F: Alas, this slugging game is also a slogging game. As Tom Verducci reported in Sports Illustrated, things have slowed so much that there’s almost two hours of “dead minutes” per game—just between pitches. Bring on the pitch clock!

A: But if we can stay awake, the Crew is giving us some thrills. And they seem to be ahead of the rebuilding pace the Astros and Cubs followed, which included 100-loss seasons. 

F: Now the key question is whether the Brewers can sustain this climb. A lot rides on the 11 games left with the Cubs, starting with the Thursday, July 6, makeup of May’s “rainless rainout.” That precedes a weekend at Yankee Stadium, where I’ll be Saturday.

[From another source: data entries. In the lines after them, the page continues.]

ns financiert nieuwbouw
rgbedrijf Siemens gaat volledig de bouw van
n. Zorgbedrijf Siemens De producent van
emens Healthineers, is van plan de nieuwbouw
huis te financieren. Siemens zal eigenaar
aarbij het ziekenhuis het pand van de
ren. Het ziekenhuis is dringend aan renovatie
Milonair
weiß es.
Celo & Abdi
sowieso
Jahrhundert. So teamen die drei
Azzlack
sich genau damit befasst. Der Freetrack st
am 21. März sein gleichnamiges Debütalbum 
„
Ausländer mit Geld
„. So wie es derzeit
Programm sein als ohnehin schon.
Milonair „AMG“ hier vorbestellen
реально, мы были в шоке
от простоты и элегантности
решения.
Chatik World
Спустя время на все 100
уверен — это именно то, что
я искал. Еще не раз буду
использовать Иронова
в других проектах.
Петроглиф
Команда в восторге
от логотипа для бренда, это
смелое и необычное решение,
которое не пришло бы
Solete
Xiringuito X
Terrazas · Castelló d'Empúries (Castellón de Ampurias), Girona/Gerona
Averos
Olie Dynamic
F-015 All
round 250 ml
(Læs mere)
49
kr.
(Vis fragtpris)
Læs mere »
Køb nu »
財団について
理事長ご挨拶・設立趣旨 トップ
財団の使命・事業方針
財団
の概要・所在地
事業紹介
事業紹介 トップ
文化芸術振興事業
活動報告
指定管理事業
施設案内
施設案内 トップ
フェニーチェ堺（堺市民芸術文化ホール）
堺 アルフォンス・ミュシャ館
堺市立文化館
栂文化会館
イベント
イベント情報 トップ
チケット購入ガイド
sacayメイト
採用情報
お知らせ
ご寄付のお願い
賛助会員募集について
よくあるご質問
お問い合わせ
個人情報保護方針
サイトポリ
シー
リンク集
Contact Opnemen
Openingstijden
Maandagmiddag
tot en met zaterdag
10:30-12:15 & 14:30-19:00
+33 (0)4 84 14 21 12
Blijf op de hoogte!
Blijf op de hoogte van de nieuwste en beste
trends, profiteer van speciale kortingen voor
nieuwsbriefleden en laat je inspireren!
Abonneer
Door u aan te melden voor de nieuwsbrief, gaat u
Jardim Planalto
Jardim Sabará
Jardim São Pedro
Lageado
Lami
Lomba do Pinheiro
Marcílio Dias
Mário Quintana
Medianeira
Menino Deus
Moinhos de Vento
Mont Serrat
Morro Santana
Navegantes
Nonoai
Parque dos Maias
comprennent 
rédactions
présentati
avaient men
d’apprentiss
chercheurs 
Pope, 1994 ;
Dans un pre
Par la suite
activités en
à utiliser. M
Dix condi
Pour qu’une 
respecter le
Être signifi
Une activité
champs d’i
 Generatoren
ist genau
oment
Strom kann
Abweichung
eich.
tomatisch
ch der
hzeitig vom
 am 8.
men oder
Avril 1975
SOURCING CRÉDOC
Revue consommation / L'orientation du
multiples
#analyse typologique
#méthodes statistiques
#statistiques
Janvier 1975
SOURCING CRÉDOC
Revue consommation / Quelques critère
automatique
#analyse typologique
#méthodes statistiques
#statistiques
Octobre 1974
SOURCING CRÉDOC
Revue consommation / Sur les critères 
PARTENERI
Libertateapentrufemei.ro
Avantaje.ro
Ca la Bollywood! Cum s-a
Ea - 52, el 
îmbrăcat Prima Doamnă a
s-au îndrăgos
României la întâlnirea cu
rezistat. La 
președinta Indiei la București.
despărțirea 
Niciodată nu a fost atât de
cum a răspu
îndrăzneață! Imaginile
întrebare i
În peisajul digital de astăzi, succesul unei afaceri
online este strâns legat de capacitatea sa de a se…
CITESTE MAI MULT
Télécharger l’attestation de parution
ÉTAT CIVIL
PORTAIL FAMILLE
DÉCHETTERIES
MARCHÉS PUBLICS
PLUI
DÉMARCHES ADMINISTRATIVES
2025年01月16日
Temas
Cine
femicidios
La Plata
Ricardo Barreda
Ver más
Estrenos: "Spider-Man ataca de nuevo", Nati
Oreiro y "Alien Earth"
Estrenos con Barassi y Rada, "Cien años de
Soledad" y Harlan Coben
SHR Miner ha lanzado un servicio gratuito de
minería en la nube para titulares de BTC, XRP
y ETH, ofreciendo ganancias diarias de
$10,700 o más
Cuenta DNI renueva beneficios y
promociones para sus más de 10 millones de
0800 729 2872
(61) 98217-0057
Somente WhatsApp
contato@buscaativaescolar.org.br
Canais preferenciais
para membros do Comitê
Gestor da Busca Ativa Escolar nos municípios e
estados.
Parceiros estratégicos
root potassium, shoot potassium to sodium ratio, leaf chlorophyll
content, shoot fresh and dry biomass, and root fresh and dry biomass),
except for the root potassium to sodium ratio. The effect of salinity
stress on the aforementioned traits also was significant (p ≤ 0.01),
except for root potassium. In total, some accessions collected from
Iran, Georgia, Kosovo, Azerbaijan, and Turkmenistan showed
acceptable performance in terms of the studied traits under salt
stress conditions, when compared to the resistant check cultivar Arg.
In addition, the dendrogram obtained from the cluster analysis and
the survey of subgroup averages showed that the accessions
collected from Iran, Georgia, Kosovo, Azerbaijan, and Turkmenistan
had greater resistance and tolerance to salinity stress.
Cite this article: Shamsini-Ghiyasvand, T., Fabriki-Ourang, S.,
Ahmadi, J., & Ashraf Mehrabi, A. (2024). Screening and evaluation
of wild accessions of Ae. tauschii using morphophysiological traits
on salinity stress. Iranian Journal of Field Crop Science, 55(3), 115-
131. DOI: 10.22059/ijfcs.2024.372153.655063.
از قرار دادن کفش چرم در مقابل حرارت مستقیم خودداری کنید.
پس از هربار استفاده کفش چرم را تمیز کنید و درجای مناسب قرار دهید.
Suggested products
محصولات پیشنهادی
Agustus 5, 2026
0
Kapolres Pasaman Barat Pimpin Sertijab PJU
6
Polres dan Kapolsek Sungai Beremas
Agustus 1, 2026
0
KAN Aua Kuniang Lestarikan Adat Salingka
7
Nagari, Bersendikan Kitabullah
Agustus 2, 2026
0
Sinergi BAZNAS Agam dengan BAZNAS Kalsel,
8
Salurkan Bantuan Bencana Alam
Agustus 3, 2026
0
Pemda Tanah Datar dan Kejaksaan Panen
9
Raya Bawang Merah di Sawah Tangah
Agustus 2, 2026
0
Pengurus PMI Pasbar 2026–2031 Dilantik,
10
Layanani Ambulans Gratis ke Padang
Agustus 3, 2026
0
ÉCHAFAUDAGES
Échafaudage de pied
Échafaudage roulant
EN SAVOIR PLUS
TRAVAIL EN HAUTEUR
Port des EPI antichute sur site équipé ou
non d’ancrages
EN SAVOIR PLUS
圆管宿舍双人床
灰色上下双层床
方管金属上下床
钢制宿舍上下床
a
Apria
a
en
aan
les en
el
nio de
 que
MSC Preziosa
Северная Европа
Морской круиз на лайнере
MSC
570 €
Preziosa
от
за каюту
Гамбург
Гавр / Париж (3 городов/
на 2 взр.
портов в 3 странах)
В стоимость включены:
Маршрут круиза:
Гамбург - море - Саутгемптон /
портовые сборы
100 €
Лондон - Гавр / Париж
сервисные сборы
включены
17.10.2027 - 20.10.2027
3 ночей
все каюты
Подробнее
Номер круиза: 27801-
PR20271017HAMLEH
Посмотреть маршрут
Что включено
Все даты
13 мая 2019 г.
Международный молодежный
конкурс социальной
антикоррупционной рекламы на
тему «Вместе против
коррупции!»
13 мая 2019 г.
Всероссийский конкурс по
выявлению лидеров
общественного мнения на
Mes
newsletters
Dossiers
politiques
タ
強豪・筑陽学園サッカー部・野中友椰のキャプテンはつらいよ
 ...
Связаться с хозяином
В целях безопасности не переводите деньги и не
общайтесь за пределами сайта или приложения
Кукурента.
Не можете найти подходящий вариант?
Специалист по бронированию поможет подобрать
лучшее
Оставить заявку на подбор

A: Rooting for the wrong team.

F: Um...maybe. 

A: You might see double-digit dingers the way both clubs are slugging. After the break the Crew has a real opportunity, ain’a? 

F: Ten games against Philly, Pittsburgh and Philly again. Might build a nice cushion going into their first games with Washington; then three with the Cubs.

A: There are always new challenges, though. Now Anderson is out for several weeks with an “oblique” muscle strain. And if Shaw went down for a while, or Sogard, or Nelson, it could really hurt. 

F: But if Braun stays healthy they’ll have even more firepower.

A: One good sign is that the team hasn’t been swept in any series over two games.

F: In the first half they had one three-game losing streak and one five-gamer, more than balanced by three “W-3s” and three “W-4s.” So they’re less mercurial than you’d expect for a team with lots of youngsters, lots of new faces...

A: And lots of unexpected adjustments. 

F: The high point has been seven games over .500 in May (25-18). Since then, they’ve been bobbing up and down. 

A: But so have the Cubs—and the Cardinals! It’s been mighty enjoyable. 

F: If it stays that way, we’ll see something else that was unexpected: Discussion about whether to go “all in” on this season even if it means easing back on developing the youngsters who are the future.

A: No one will “blow up” the long-term strategy. But you know the Cubs and Cardinals will make moves if they think it’ll get them to the playoffs.

F: And who knows when the next chance to dance in October will be? 

A: Especially for a franchise that’s danced only four times in almost five decades. 

Frank Clines covered sports for The Milwaukee Journal and the Journal Sentinel. Art Kumbalek knows all about strikeouts.